Terzett und Karten-Szene Hier gelingt es Bizet, mit einem echten Coup de theatre Carmens Seelenleben offenzulegen, die einsam zwischen den kokett-spielerisch tändelnden Gespielinnen ihren Gedanken nachhängt. Die Szene wird zu einer Art innerem Monolog, Carmen, die Musik - und damit die Zuhörer - vergessen für einige bange, schwarze Minuten ungeschminkter Seelenbespiegelung, was um sie herum vorgeht. Umso beklemmender wirkt das »Erwachen« aus diesem Alptraum, wenn die Mädchen ihr Liedchen wieder anstimmen. Ab nun liegt ein melancholischer Schleier über allem. (Man beachte die trotzigen Schlußtakte des Orchesters!)
Als Escamillo erscheint, kommt es zur Auseinandersetzung zwischen den beiden Männern.

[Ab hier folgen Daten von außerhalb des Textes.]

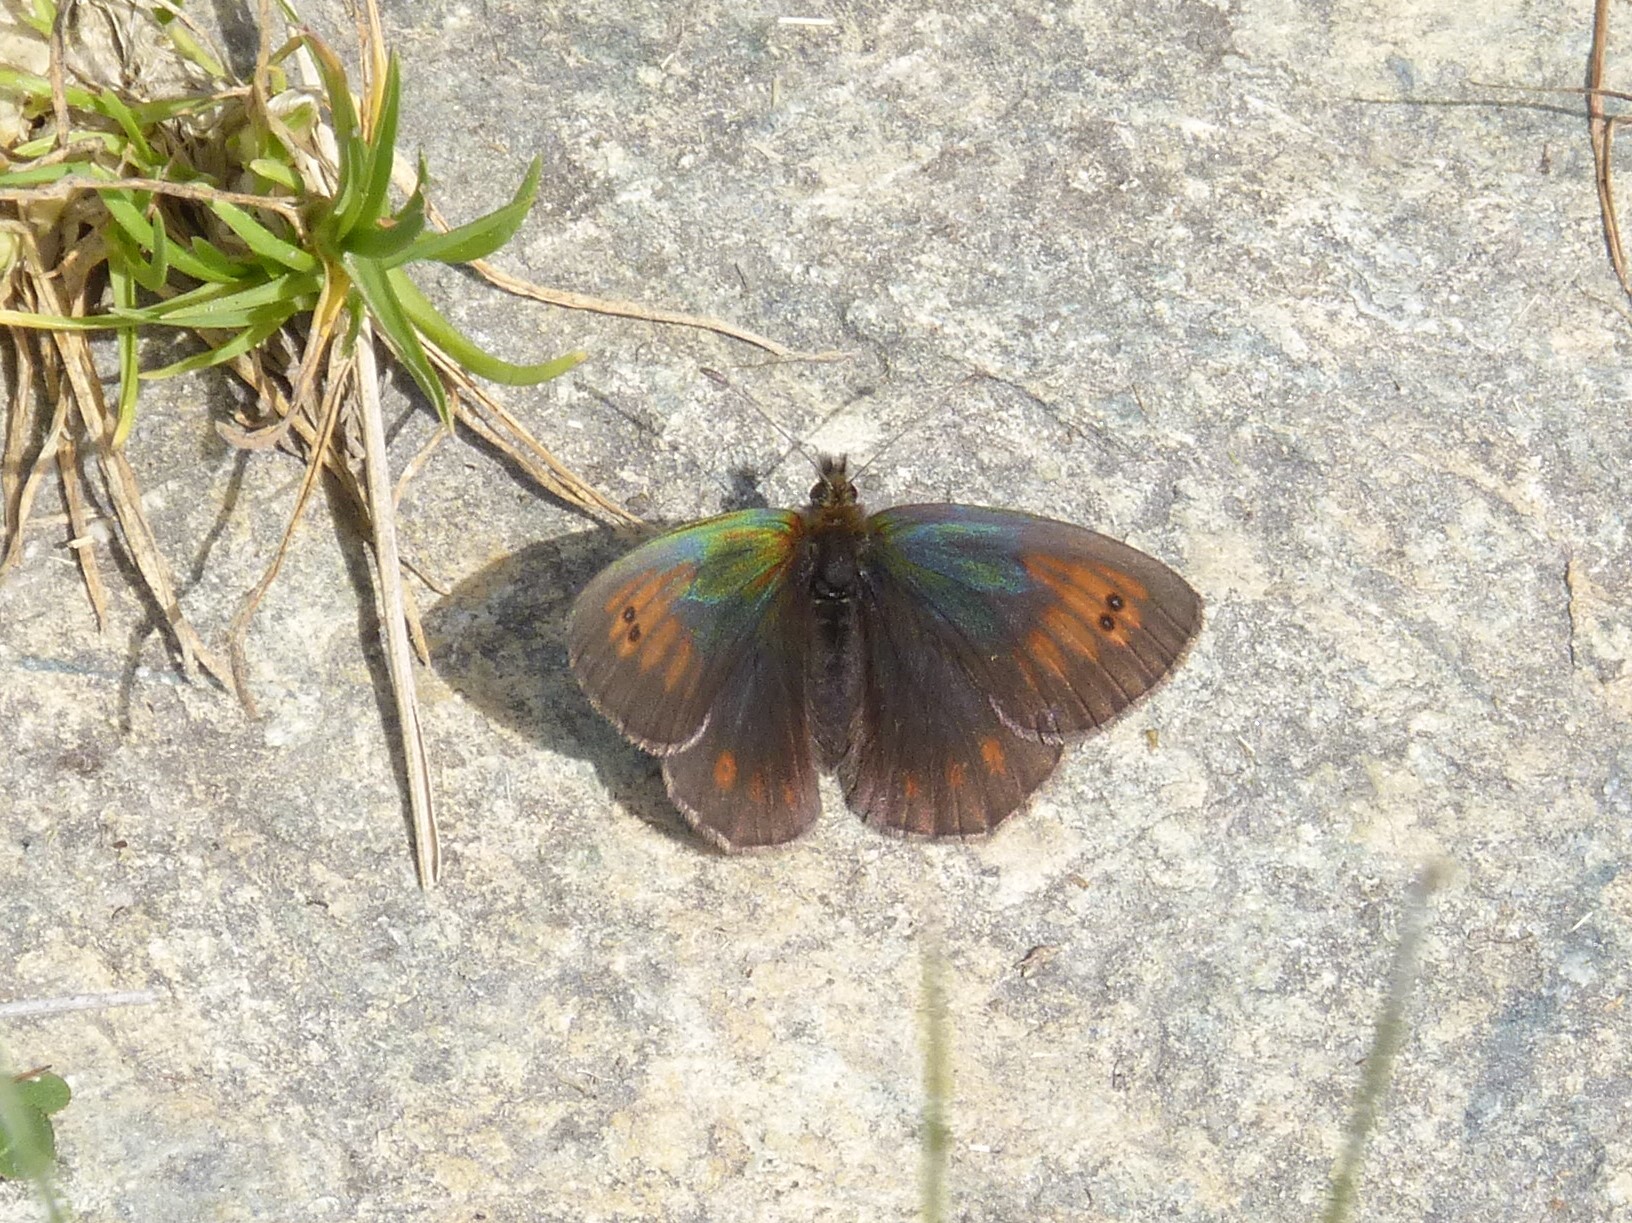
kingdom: Animalia
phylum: Arthropoda
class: Insecta
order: Lepidoptera
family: Nymphalidae
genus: Erebia
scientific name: Erebia tyndarus
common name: Swiss brassy ringlet
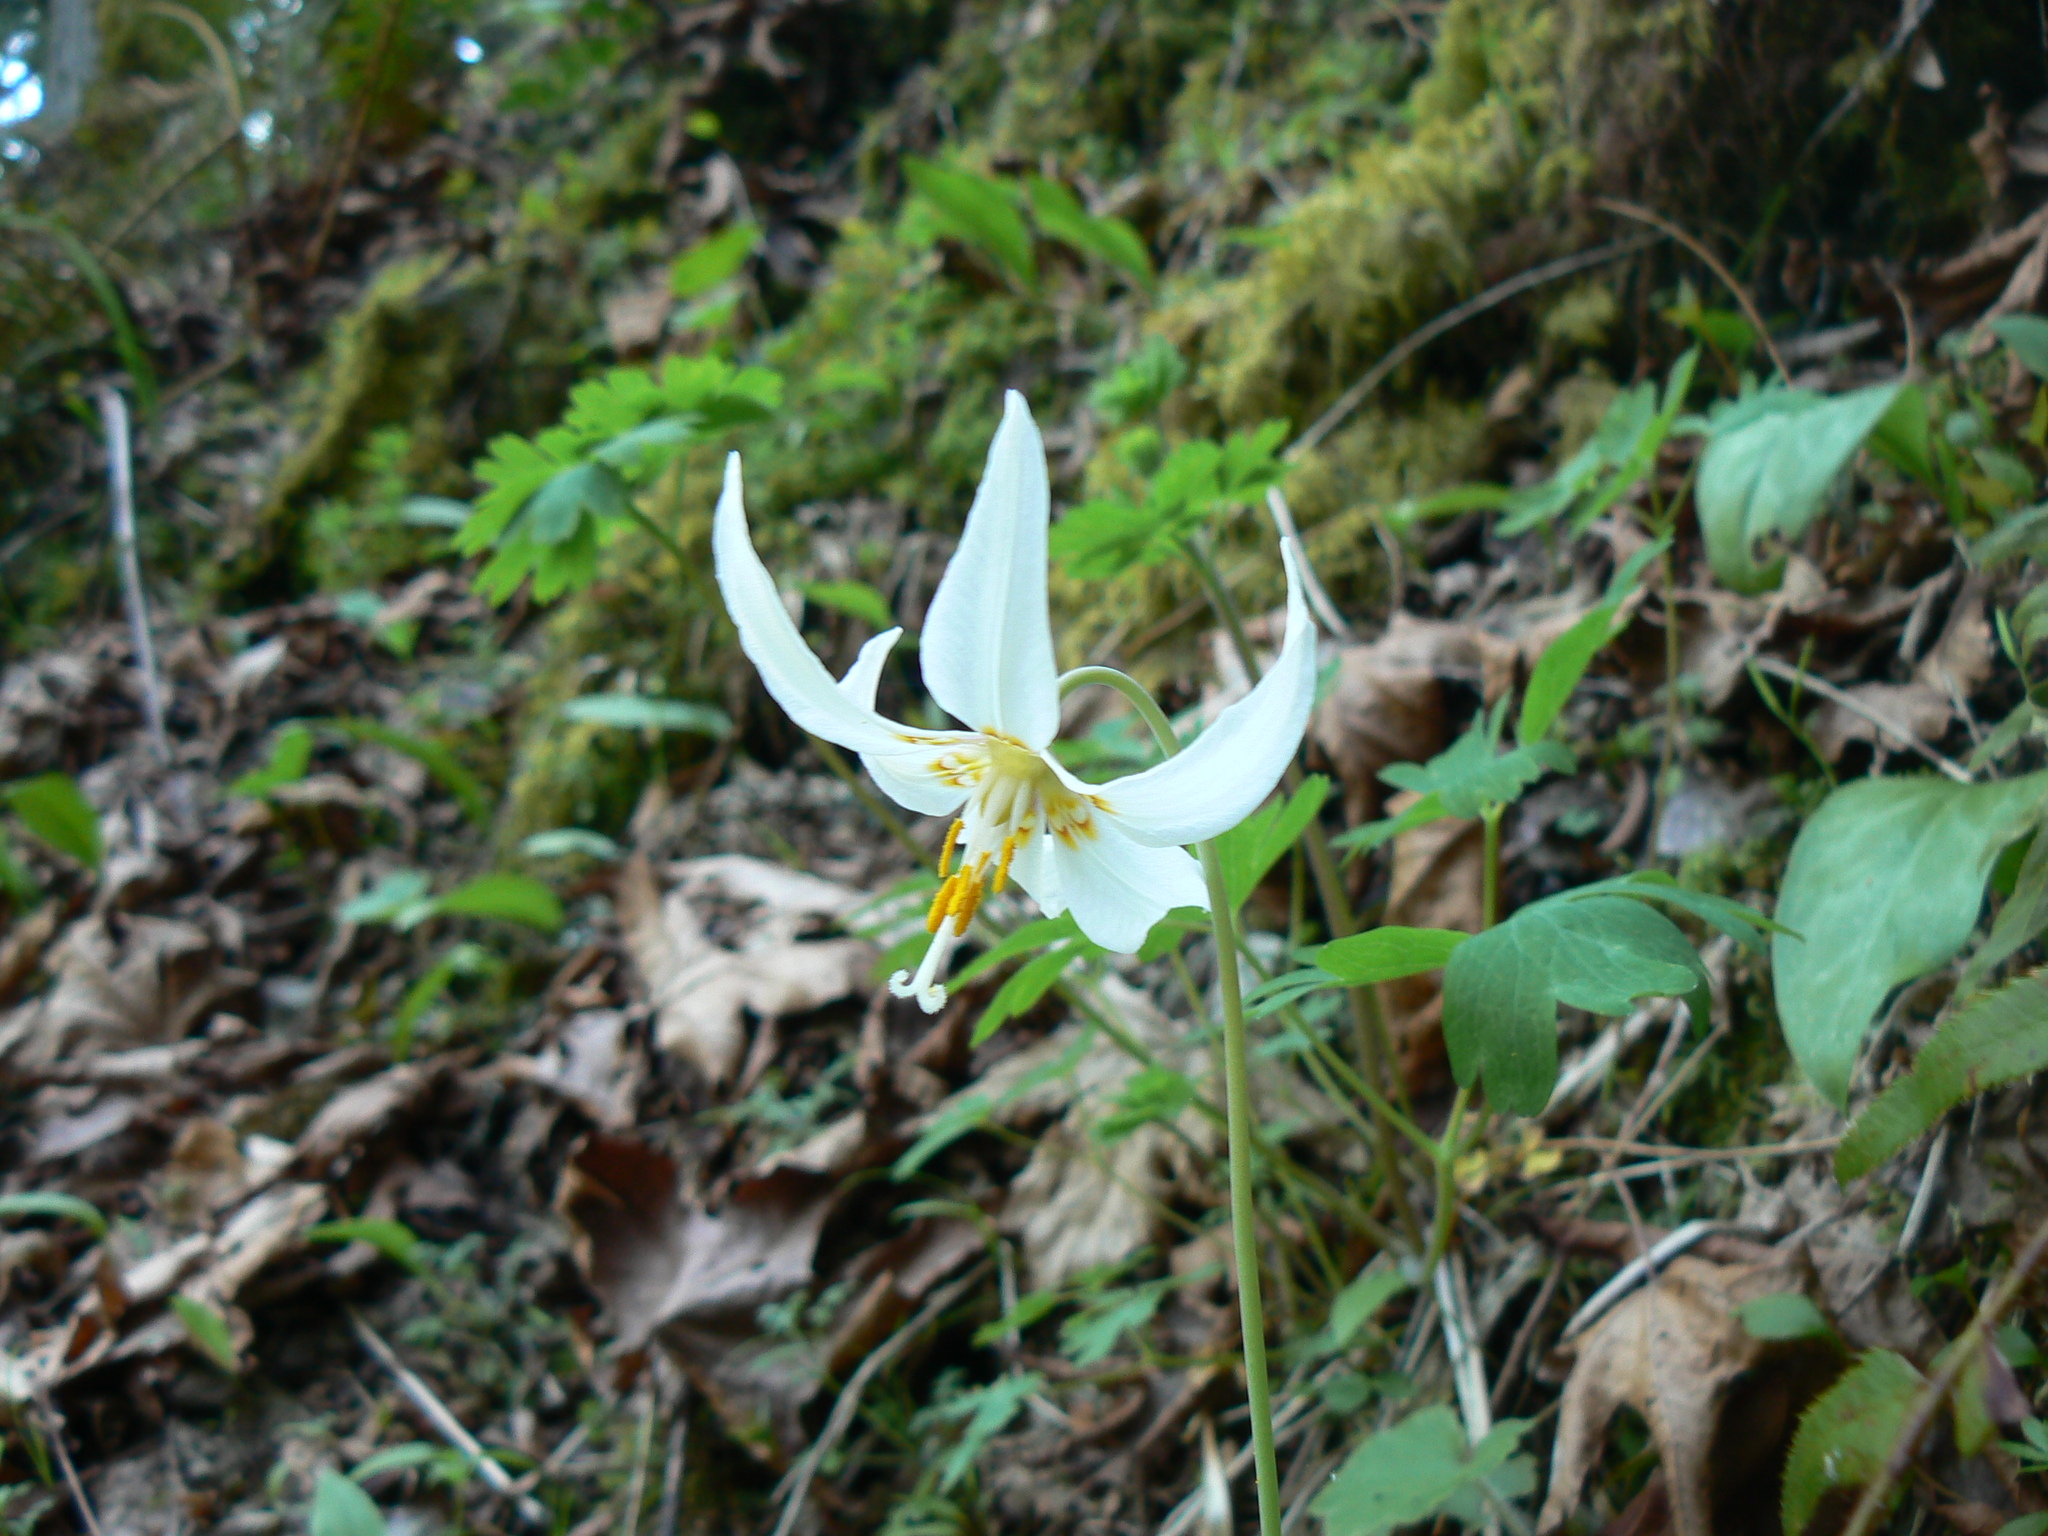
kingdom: Plantae
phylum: Tracheophyta
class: Liliopsida
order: Liliales
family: Liliaceae
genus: Erythronium
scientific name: Erythronium oregonum
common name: Giant adder's-tongue
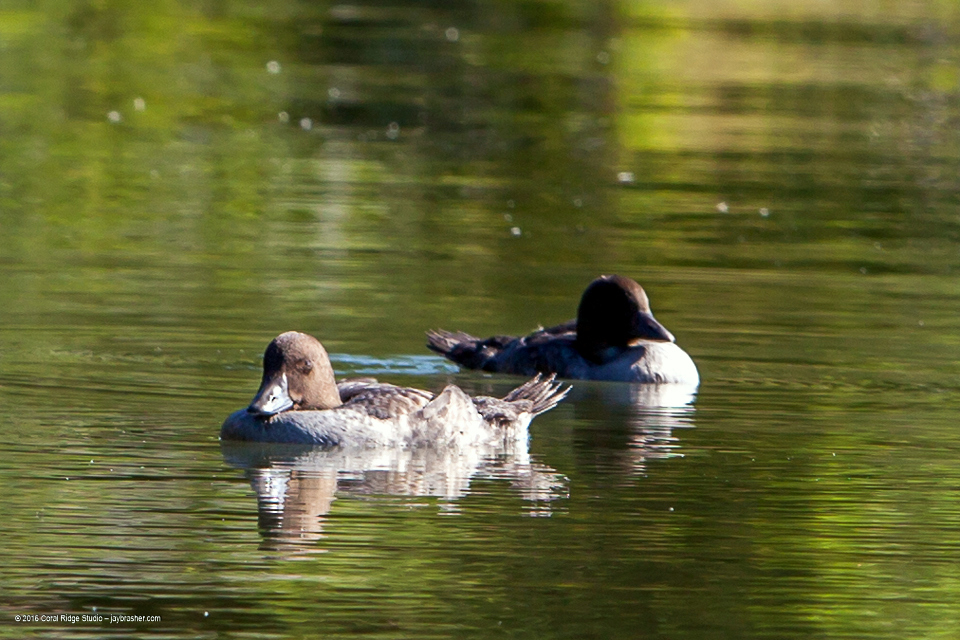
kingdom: Animalia
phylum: Chordata
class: Aves
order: Anseriformes
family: Anatidae
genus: Bucephala
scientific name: Bucephala clangula
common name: Common goldeneye
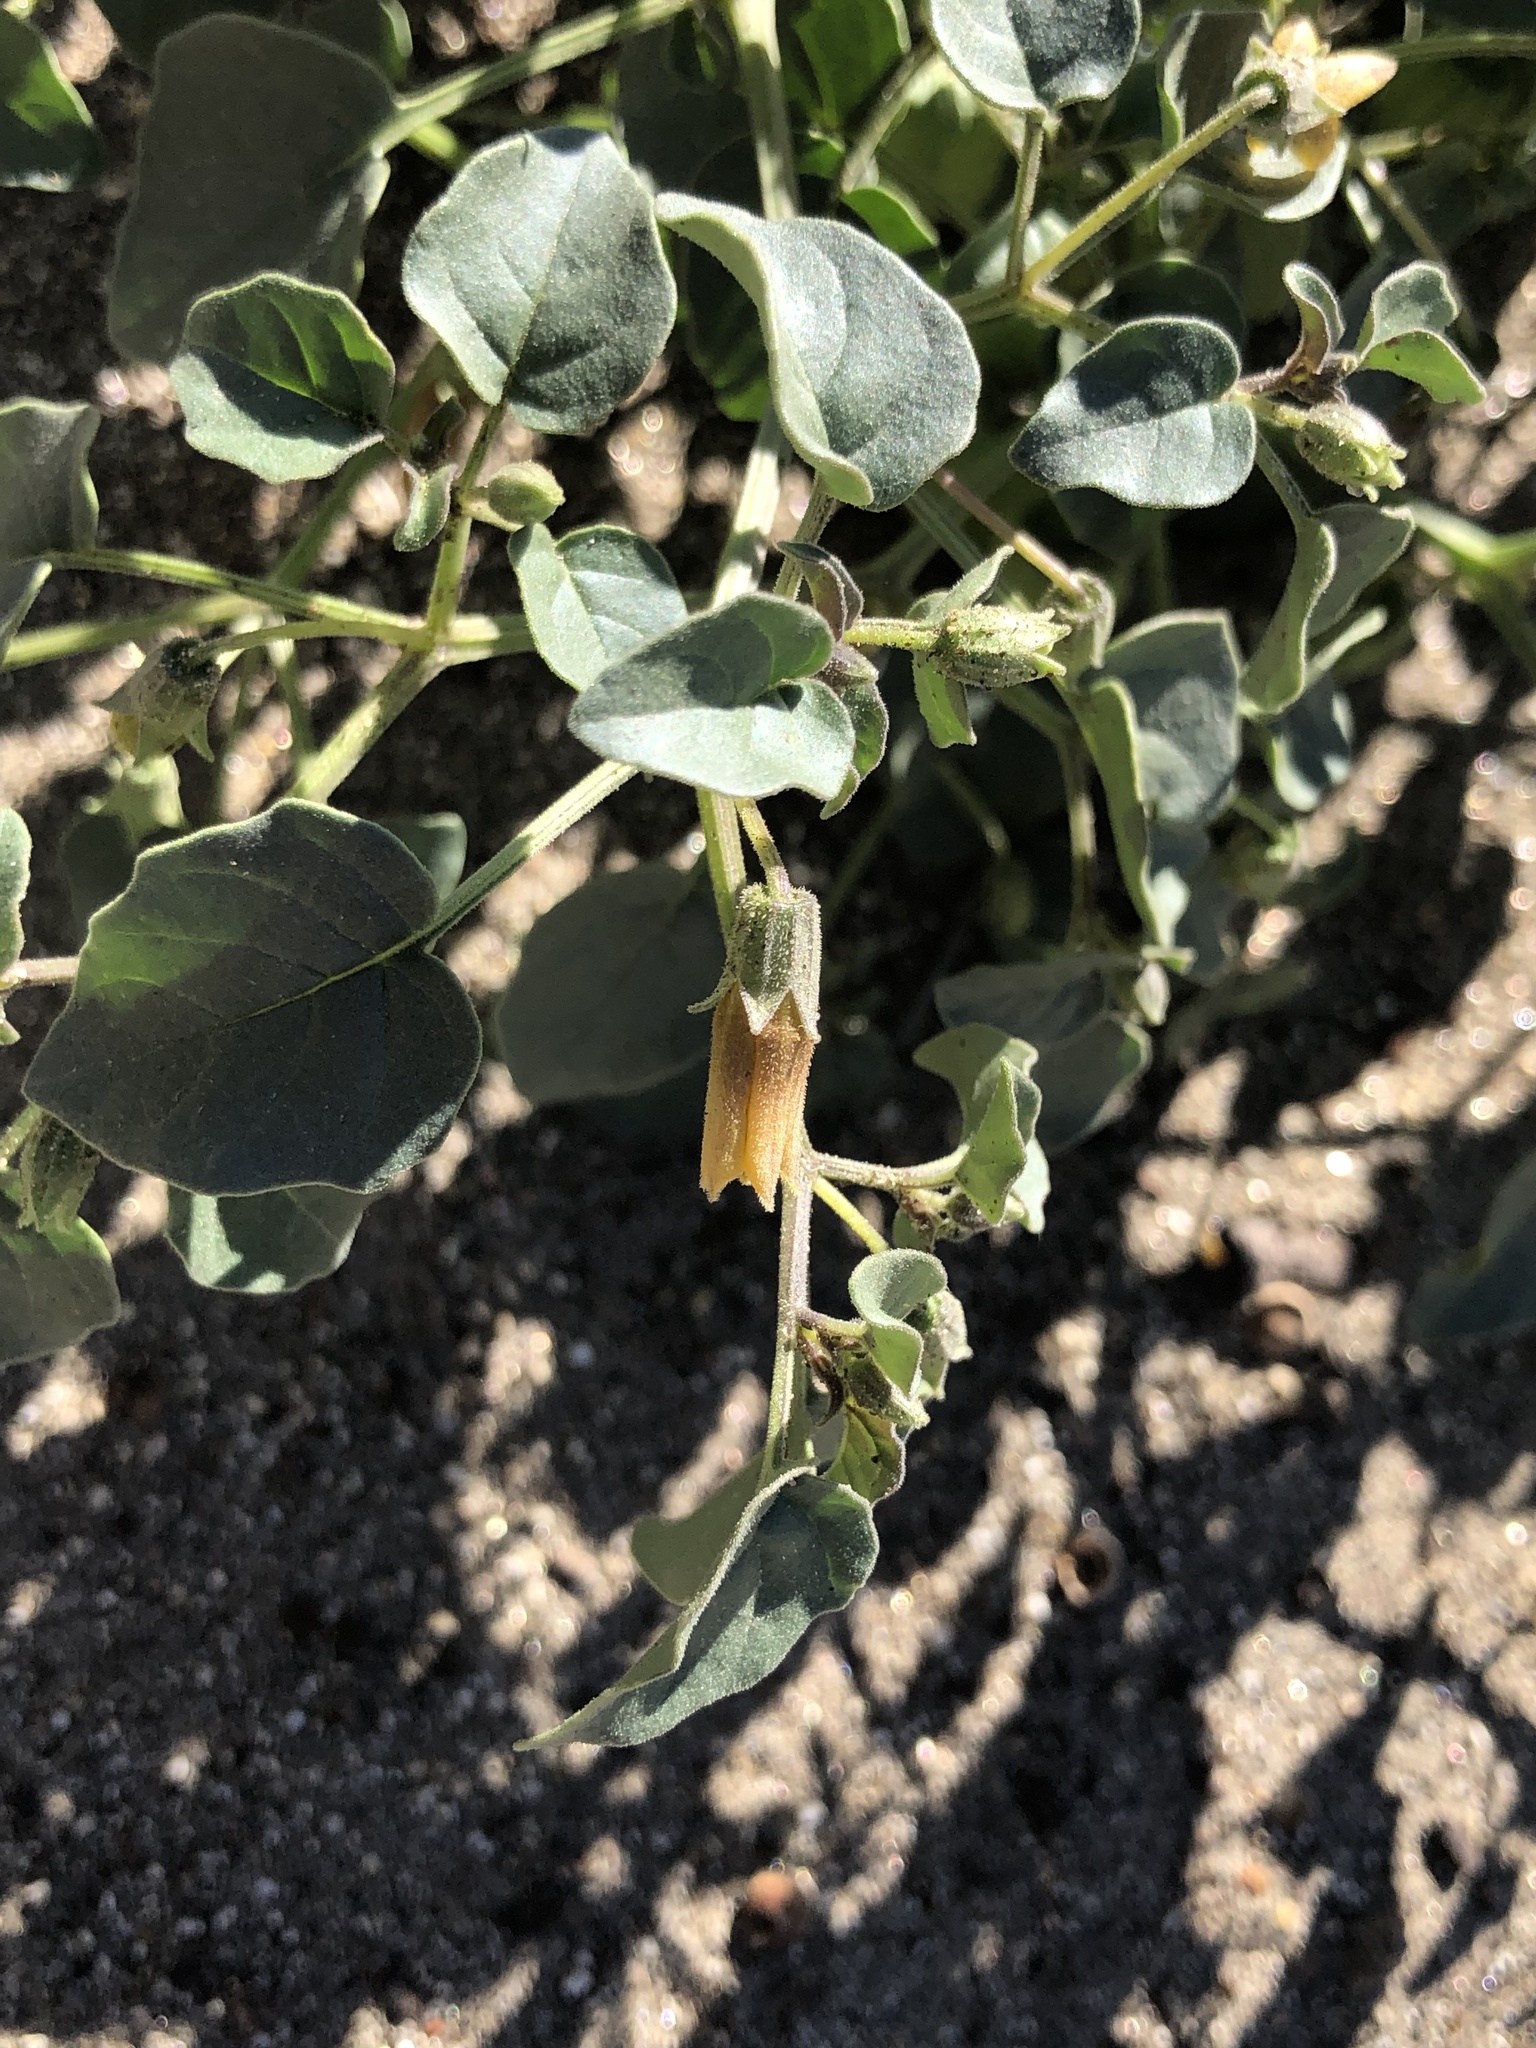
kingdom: Plantae
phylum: Tracheophyta
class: Magnoliopsida
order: Solanales
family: Solanaceae
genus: Physalis
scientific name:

Duett Eines der Stücke, die seit Anbeginn unter kräftigen Kürzungen zu leiden hatten, wenn es denn überhaupt gesungen wurde. Spannend: Wieviel von diesem Duett (es ist auch auf vielen sogenannten Gesamtaufnahmen nur unvollständig zu hören - komplett ist etwa die Einspielung unter Sir Georg Soltis Leitung mit José van Dam und Placido Domingo) von Dirigent und Regisseur »zugelassen« werden; und wie es dann von den Protagnisten genützt wird: Hier darf der Tenor erstmals aus der Reserve gehen und könnte vokal nachvollziehen lassen, wie er langsam die Contenance verliert. Sein Gegenüber hat in diesem Duett eine der wenigen Gelegenheiten, überhaupt Charakterisierungskünste spielen zu lassen. Er dürfte den Nebenbuhler mit sarkastisch-bösartigem Ton herausfordern.
Sie berichtet, daß seine Mutter im Sterben liege. Don José droht Carmen, folgt aber schließlich Micaëla, während sich Escamillo, sein »Torerolied« trällernd, siegessicher zurückzieht.
Vierter AKT
Die Massen strömen in die Arena und jubeln Escamillo zu, der an Carmens Seite erscheint. José stellt sie noch einmal zur Rede. Als sie seine erneute Werbung höhnisch abweist, zückt er sein Messer und tötet sie.